Definitely linen. As my only black linens at the time were 2 yards of heavyweight and 1.5 yards of medium weight linen from fabrics-store.com, I had no choice. The pattern calls for about 3.5 yards of fabric, and I would say that for once, that’s an accurate estimate. There is so much ease in the pattern that the pieces are enormous. I spent an hour twisting the pattern pieces this way and that to fit the big pieces into my 2 yards. The yoke pieces, the sleeves, the facings for the front closures, and the pocket pieces are all made out of the medium weight linen. I only had enough heavy weight for the front body pieces, back legs, and back bodice in pieces. In the end, I had to piece the back bodice out of three separate parts. I also used very narrow seam allowances, under 1cm.This being a tall pattern, I didn’t have to worry about it being too short for me, so apart from being short on fabric, the cutting was smooth sailing. It would be silly to talk about fitting modifications in a pattern that’s basically a potato sack with sleeves and legs.

Modifications

I decided to use my snap press for the snaps, to add some patch pockets on the back, and to add a waistline casing for a drawstring with grommets. I knew I wouldn’t want to have a total clown suit silhouette, and the drawstring waist breaks up the vast, featureless wasteland of fabric that is this pattern. Everything else would be as written.

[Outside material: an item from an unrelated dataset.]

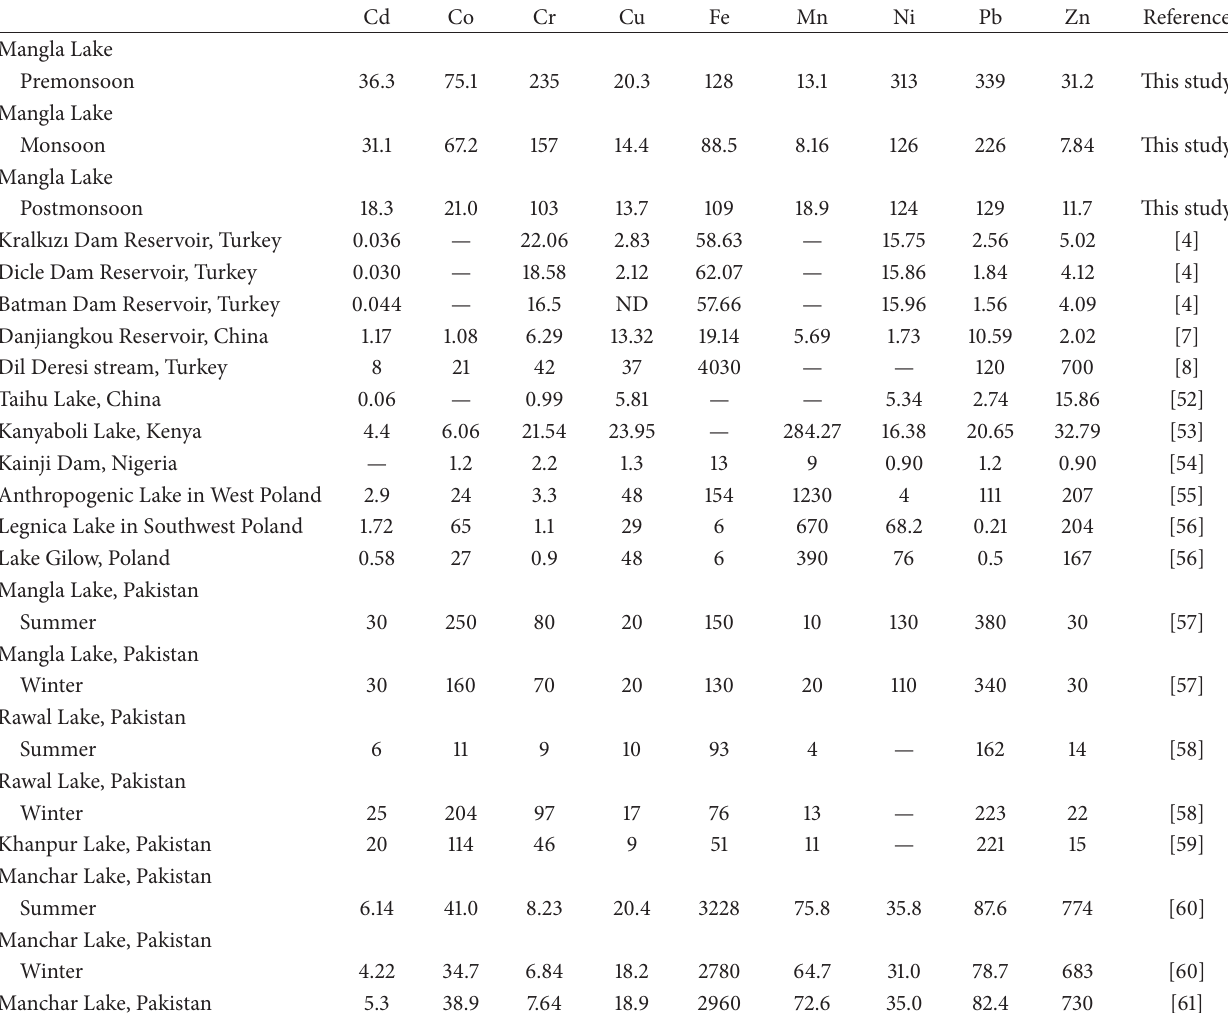
Table 3: Comparison of mean trace metals concentrations ( 𝜇 g/L) in surface water of Mangla Lake with national and international studies. Cd Co Cr Cu Fe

Sewing was also mostly uneventful. I topstitched in a few places (Burda does not instruct you to do this at any point), and I also toyed with the idea of having a zipper in the front instead of snaps. But I hadn’t thought it through properly, and after installing a zipper, I had to rip it out and go with the snaps after all.

Rehabbing my Singer

I’m very behind on posts, but also on sewing. The reason is twofold: first, work has been busy, and as a result I’ve been knitting plenty (mostly boring stuff) but not sewing much. Second, I had to spend a bit of time bringing my old Singer back to life.

All I wanted to do was reinstall an invisible zipper on a dress I had sewn a couple of years ago. I am currently going through my previous makes and clearing some things out, and fixing some other things. I’ll do a post on this at some point. This one dress, I quite like it but I did an atrocious job on the zipper–the waist seam is misaligned by a couple of millimeters. It’s noticeable enough that I don’t think I can wear it without this bugging me.

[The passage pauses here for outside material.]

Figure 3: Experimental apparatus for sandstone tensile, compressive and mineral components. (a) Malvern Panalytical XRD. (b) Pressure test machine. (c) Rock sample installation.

I have a Singer 201-2, the old beauty with the potted motor and the nice, tall harp. I bought it from a man and his son–their wife/mom passed away, and they had finally gotten around to selling off her sewing stuff. She had apparently owned the machine since it was made, which I believe was the 1940’s. I jumped on the opportunity to buy it, even though it was clear that I’d have to redo the wiring.

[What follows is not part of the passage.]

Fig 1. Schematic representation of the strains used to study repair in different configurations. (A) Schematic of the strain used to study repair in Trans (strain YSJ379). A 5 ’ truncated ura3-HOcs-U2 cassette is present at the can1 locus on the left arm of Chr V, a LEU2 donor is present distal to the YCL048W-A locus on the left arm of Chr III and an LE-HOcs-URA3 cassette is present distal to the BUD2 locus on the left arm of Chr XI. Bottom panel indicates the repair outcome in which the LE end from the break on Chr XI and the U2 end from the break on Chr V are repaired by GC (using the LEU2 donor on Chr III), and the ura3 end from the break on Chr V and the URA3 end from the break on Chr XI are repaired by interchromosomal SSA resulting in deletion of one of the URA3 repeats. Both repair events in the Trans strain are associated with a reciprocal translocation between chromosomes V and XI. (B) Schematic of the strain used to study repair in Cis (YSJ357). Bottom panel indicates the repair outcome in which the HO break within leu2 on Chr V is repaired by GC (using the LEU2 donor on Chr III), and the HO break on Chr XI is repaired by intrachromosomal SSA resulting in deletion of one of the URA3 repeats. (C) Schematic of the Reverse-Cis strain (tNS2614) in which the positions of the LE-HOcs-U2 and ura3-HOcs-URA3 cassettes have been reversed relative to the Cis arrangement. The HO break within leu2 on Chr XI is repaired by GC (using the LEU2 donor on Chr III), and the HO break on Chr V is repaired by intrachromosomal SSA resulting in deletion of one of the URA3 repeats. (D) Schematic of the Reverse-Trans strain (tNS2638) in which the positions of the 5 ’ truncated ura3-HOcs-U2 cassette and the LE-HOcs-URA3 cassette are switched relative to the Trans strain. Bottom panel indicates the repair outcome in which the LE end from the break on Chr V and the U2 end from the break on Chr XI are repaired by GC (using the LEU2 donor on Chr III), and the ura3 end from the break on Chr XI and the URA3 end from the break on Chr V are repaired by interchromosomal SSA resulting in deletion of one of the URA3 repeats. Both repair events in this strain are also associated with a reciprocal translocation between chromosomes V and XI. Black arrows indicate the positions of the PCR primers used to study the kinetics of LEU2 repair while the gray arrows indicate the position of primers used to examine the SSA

The machines are virtually indestructible, but their electrical wiring needs to be revamped every 50 years or so. So I taught myself how to do everything, got a soldering iron, wire strippers/crimpers, all that. It was a lot of fun, and it’s great knowing that I can do everything on this machine myself, without having to take it for servicing.

Then, after a period of inactivity, the damn thing refused to run. The light flickered but the motor was dead. I ended up tinkering with it for a week earlier this month and revived it.

Then the tension assembly had to be taken apart and put back together again.

And then I remembered that I’d given away my backup sewing machine–a modern one, the kind that can take snap-on interchangeable feet on a low-shank attachment–and I no longer have a shank for all those stupid attachments I bought in a set. Including my invisible zipper foot, which was never very good, but better than nothing. I put in an order for a proper invisible zipper foot that does not require an adapter/attachment to go on a machine, so I am now waiting for that.

So it’s a bit like that story about Henry the Duck cooking dinner for his friend. Knitting is still happening, will post separately. I’ll post this dress once I have the zipper fixed, too. Although the rate I’m going, I’ll probably end up with the whole sewing machine table collapsing on me before that happens.